I want so desperately to control every aspect of my life that even my dreams aren’t safe. And what I need to know, to wake up from the nightmare, is only God can do it.

He alone can save us.

We are terrible self-savers.*

If you were on a plane and it was going down, you might be able to fly/land yourself safely, but are these very good odds if you’re not a commercial airline pilot?

If you drove in the Daytona 500 without any practice and brought the car to speeds above 200-mph going down a straight stretch, could you control it going into the curve?

The answers aren’t even 50/50. They’re bleak. Extremely bleak. And the odds stacked against us for saving ourselves from ourselves are even worse. Try impossible. Saving ourselves from utter damnation isn’t realistic. It took a savior. Someone perfect to rectify us from eternal peril.
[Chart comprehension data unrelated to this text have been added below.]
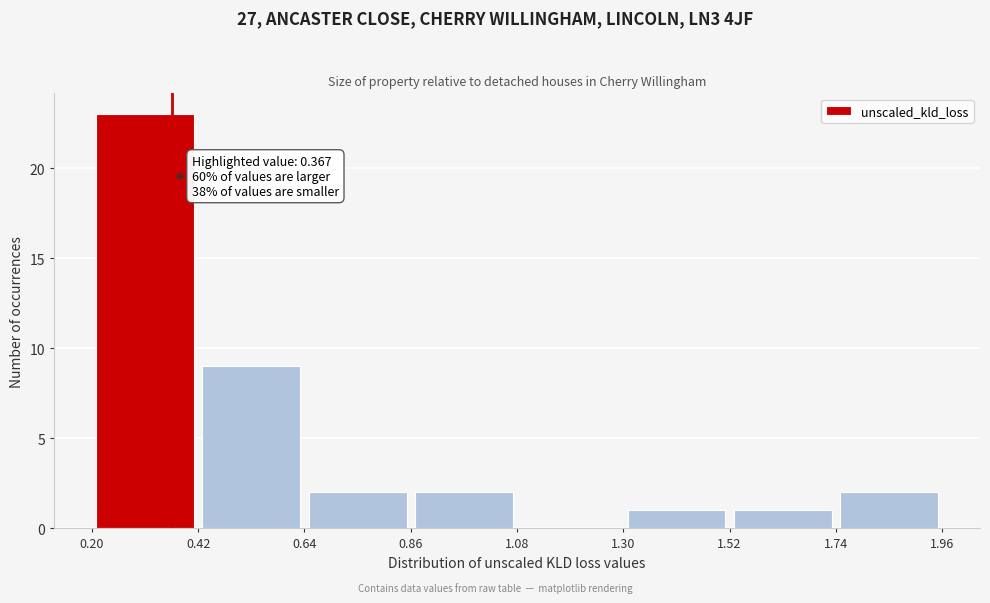

Which range on the x-axis has the tallest bar?

0.20 to 0.42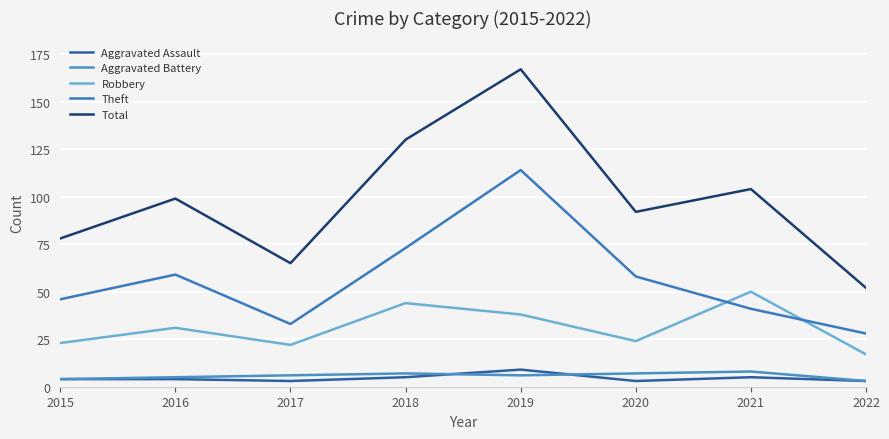

Count the Aggravated Assault values in the range 3 to 5.

7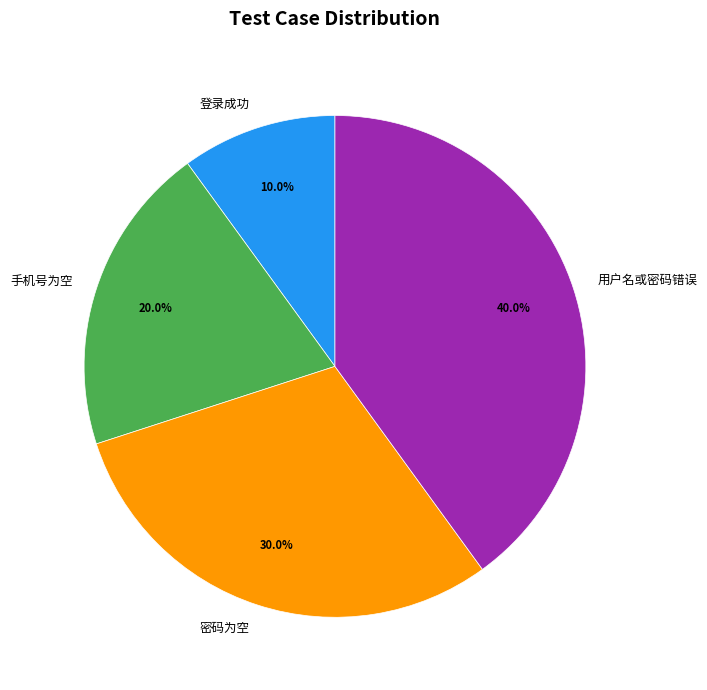

The 手机号为空 slice represents 33% of the pie. True or false?

False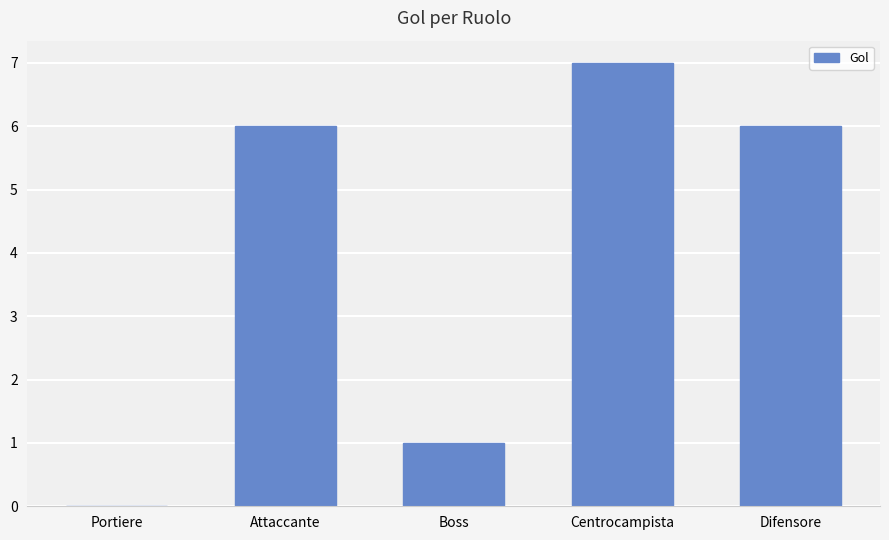

Are the bars grouped side by side (vs. stacked)?

No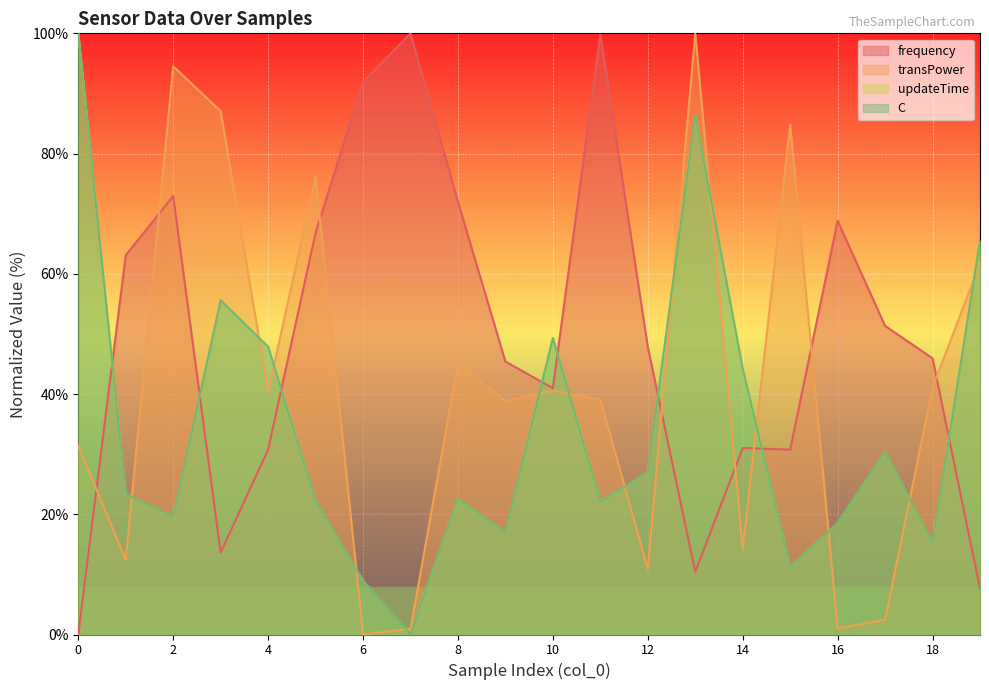

Reading left to right, list all the values displayed in this chart.

frequency: 0.0	63.1	72.9	13.6	30.7	66.8	91.9	100.0	72.0	45.4	41.0	99.8	47.8	10.4	31.0	30.7	68.8	51.3	45.9	7.6
transPower: 31.4	12.4	94.5	87.1	40.4	76.1	0.0	0.9	45.1	38.8	40.5	39.0	10.9	100.0	14.2	84.8	1.0	2.4	41.1	61.7
updateTime: 100.0	23.4	19.6	55.6	47.9	22.2	8.9	0.0	22.6	17.0	49.3	22.1	27.0	86.4	44.2	11.3	18.5	30.4	15.2	65.5
C: 100.0	23.4	19.6	55.6	47.9	22.2	8.9	0.0	22.6	17.0	49.3	22.1	27.0	86.4	44.2	11.3	18.5	30.4	15.2	65.5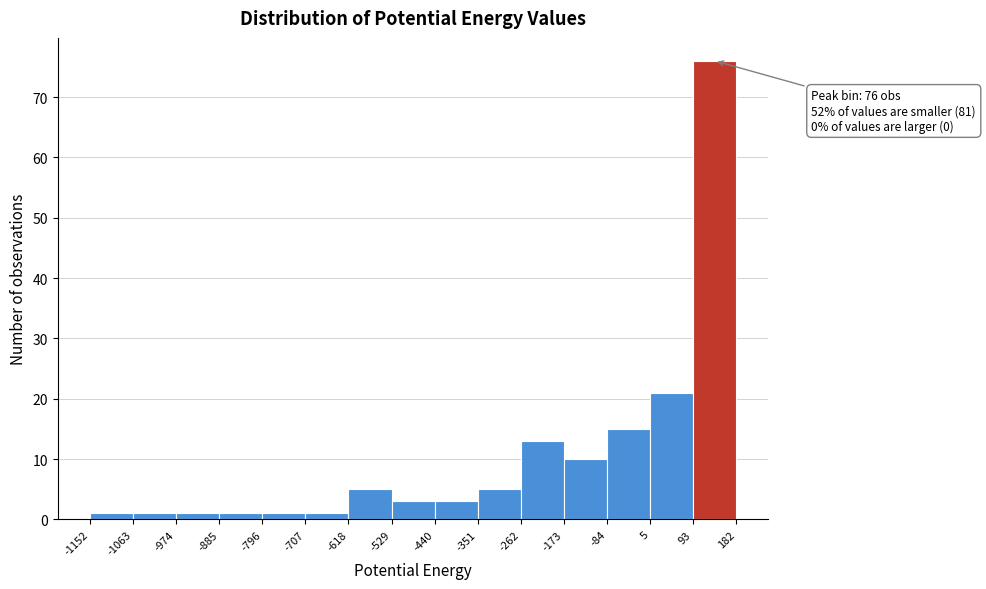

Over which range of the x-axis is the bar tallest?

93 to 182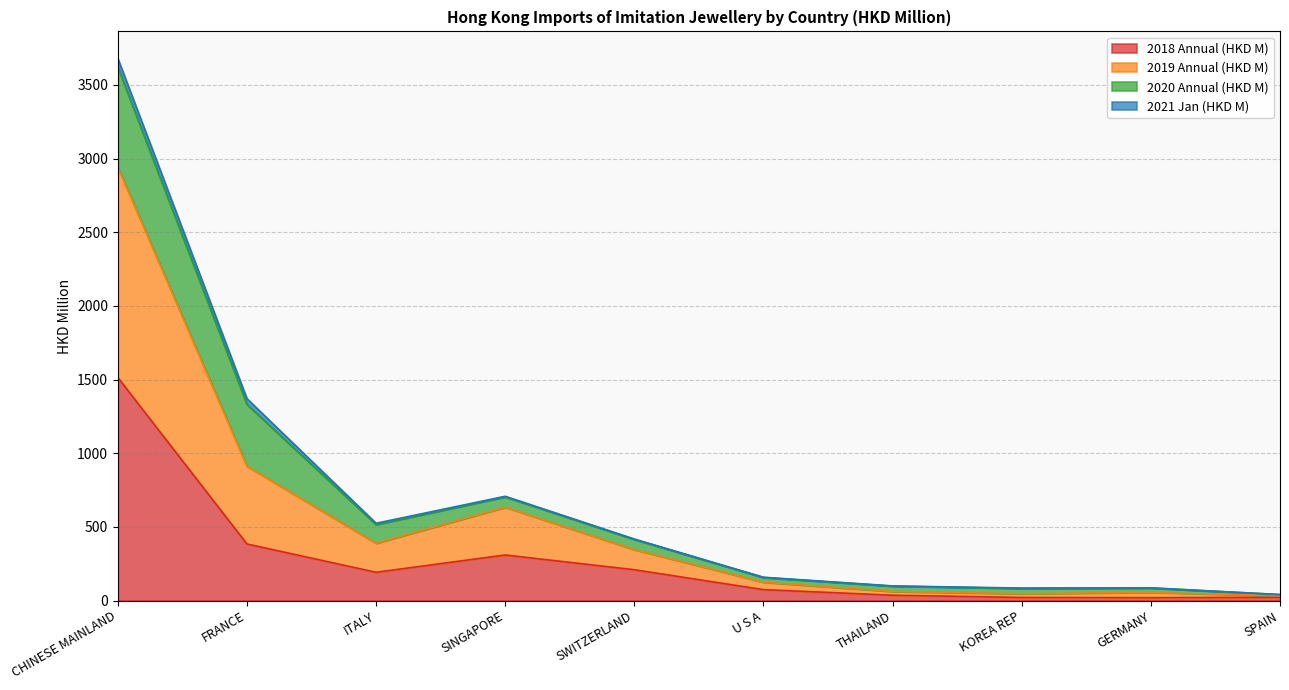

How many lines are shown in the chart?

4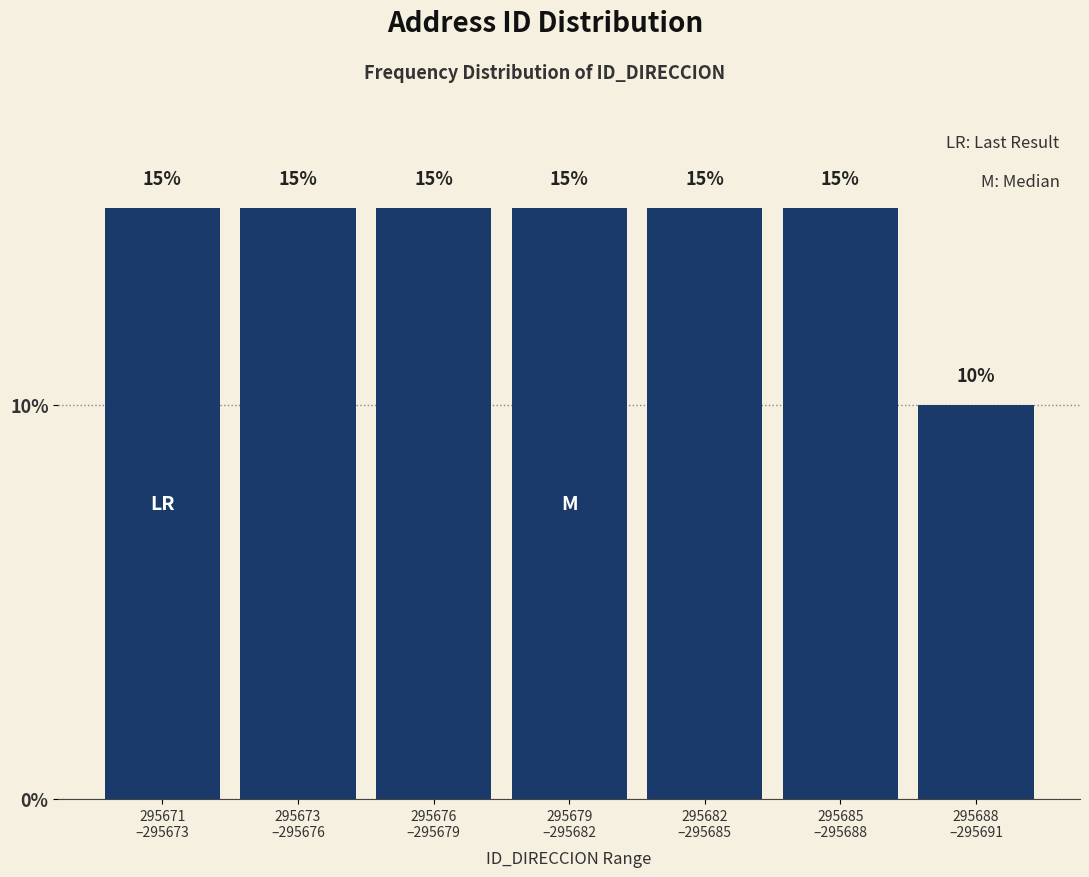

Reading left to right, transcribe all the data shown in this chart.

15	15	15	15	15	15	10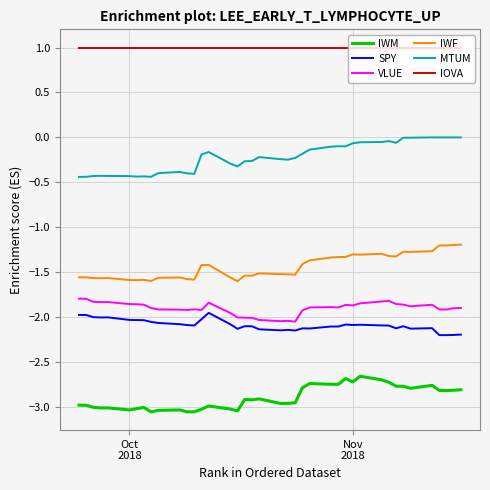

What is the minimum value for MTUM?

-0.4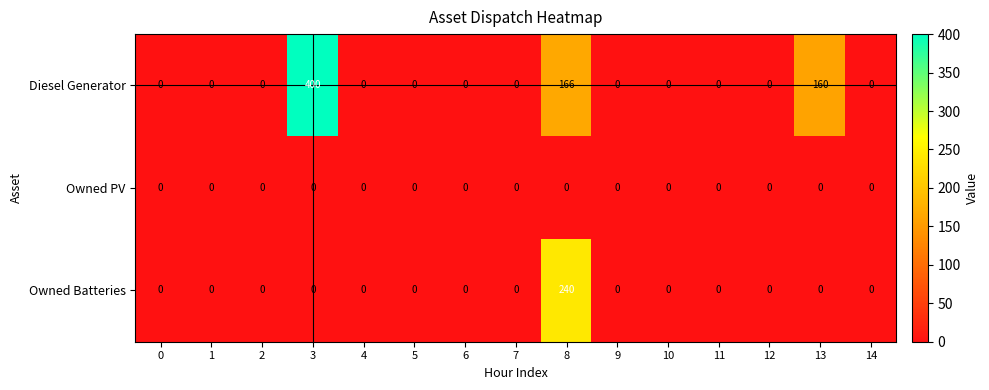

Which series has the largest range (max minus min)?

Diesel Generator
Think about the last error in judgment you made. Mine was about ten minutes ago. That is what I’m trying to save myself from, and without someone perfect, I’m doomed to fail. Every time.

Thankfully, the world isn’t contingent on whether I’m perfect or not. Thankfully my nightmares don’t have to trickle into my lifetime, my daytime efforts. God is in control. In an imperfect world, his love still reigns supreme. Even when there are billions of us trying to save ourselves minute-by-minute, he is patiently waiting for us to slacken our man-made grip just a little and admit we’re off course.

*Tipping the vending machine over at work is never the answer.